Two more recent studies had found that medical students sometimes had to listen to certain clinical sounds up to five hundred times before they could recognise them accurately. Yet there are few electronic instruments that make it possible easily to record, reproduce or store the sounds heard during a medical consultation. Not to mention the possibility of transmitting such sounds to databanks so that other doctors may refer to them later.
Better than a stethoscope
At the same time, the increasingly popular portable MP3 recorder/players, used primarily for music, are selling in vast numbers and becoming a major presence on the market. This gave Skjodt and Hodgetts the idea of studying whether the classical stethoscope could be replaced by a cheap off-the-shelf MP3 recorder/player.
By pressing its microphone directly to the chest, they were able to record a whole range of respiratory sounds with different patterns. Different baseline breath sounds with or without added wheezing were studied. "The quality, clarity and purity of the loud sounds were better than I have ever heard with a stethoscope", Skjodt told the Stockholm audience. The MP3 files were later transferred to a computer and converted into frequency curves. Computer analysis of the stored sounds showed that each had a distinct signature. The computer - like the human ear - did, however, sometimes have difficulty in processing complex or quiet breathing sounds.
Skjodt then tested the trainee respiratory specialists to identify the MP3 recordings of breath sounds- with mixed but promising results. Wheezing noises were recognized much better than in similar historic studies, but differences in baseline breath sounds and in recognizing combinations were still not better than chance. Skjodt and Hodgetts plan to see if brief training and ability to use reference recordings could improve auditory recognition.

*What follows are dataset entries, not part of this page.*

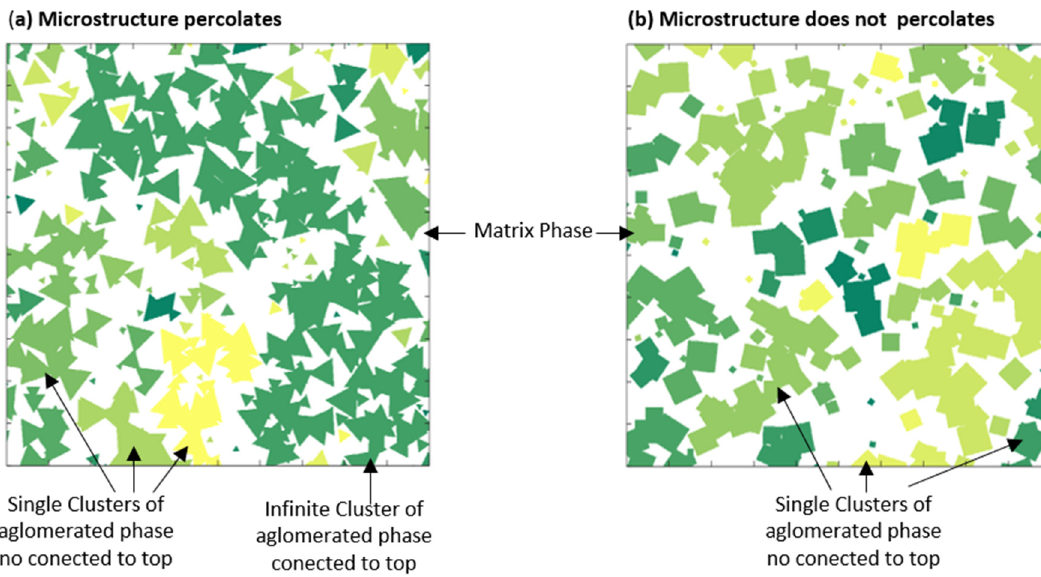
Figure 10. Infinite cluster classification. ( a ) shows different single cluster and an example of infinite cluster when agglomerate phase is connected to top. ( b ) shows single clusters without percolation.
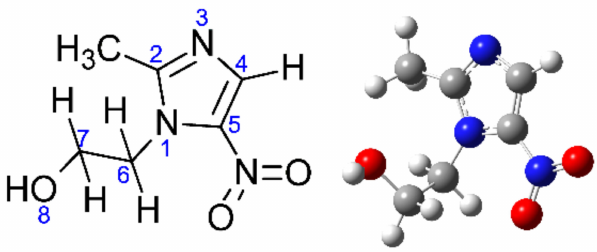
Figure 1. The structure of metronidazole with atom numbering (left) and a 3D structure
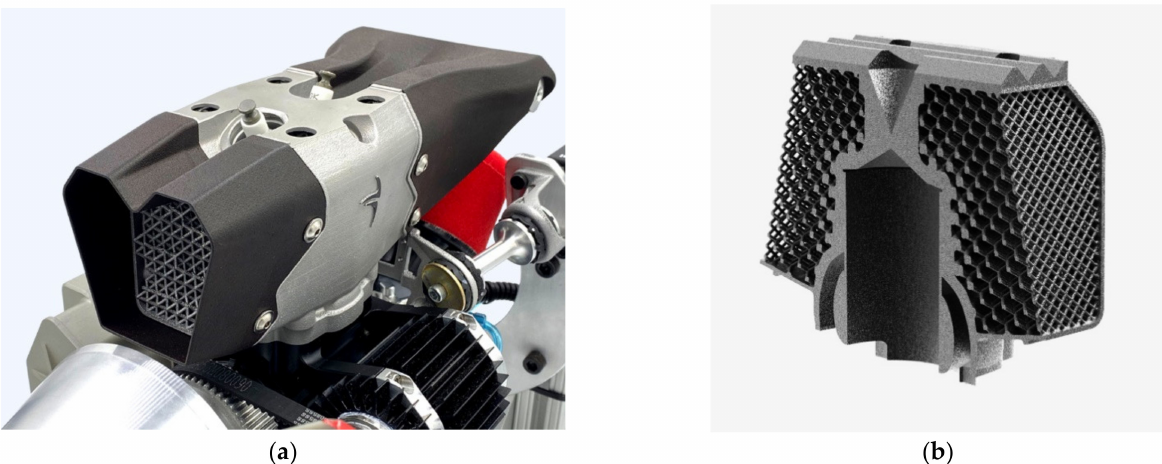
Figure 3. Microturbine generator housing ( a ); cross-section of the cooling system of the combustion engine cylinder ( b ) [38] (image courtesy of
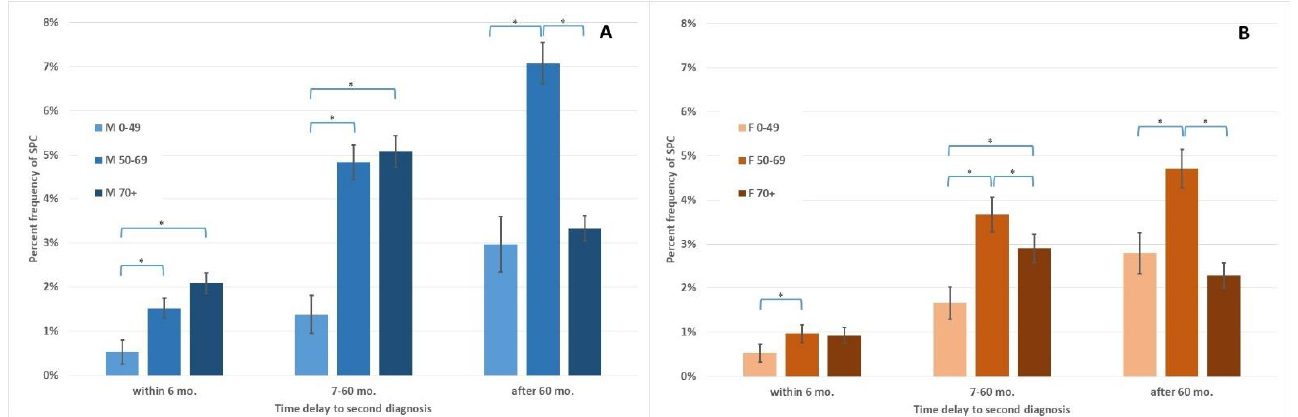
Figure 4. Percentage incidence of a second primary cancer in patients, 2003–2007. Panel A : M, males; Panel B : F, females. Age ranges at the diagnosis of an FPC: 0–49 years old; 50–69 years old; 70+ = age 70 and above. Second diagnosis was within a time frame of 6 months (synchronous), between 7 and 60 months, or after 60 months (five years) during follow-up. Note: * significantly different, p < 0.05, chi-squared tests; error bars: 95% confidence intervals.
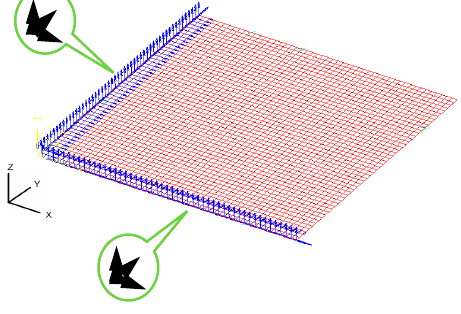
Figure 4. Boundary conditions of blank.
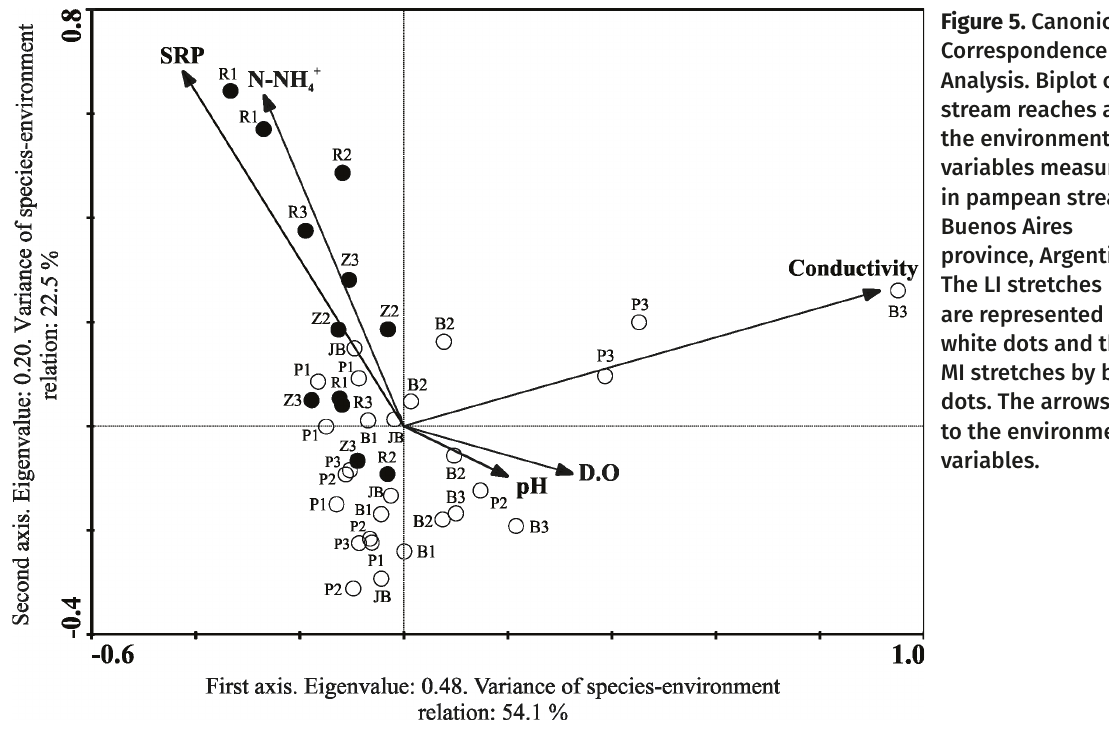
Correspondence Analysis. Biplot of stream reaches and the environmental variables measured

Unequalled multi-tasking potential
"The improved quality is only one of the benefits", Skjodt emphasised, "and there would be many other advantages to using an MP3 device instead of a stethoscope." Indeed, the recorded breathing sounds can be included in the patient's file for future reference. They can also be sent to a specialist, or processed with more sophisticated software for particularly detailed analysis. In addition, the MP3 recorder can, of course, be used to replace an ordinary dictaphone for medical reports, or to register conferences, as well as patient interviews. And, naturally, to listen to music out of hours…
The Canadian researchers will now continue their study, examining other clinical sounds and assessing the impact of more highly developed audio techniques on sound recognition by the human ear. Doctors could find this particularly useful at patients' bedsides.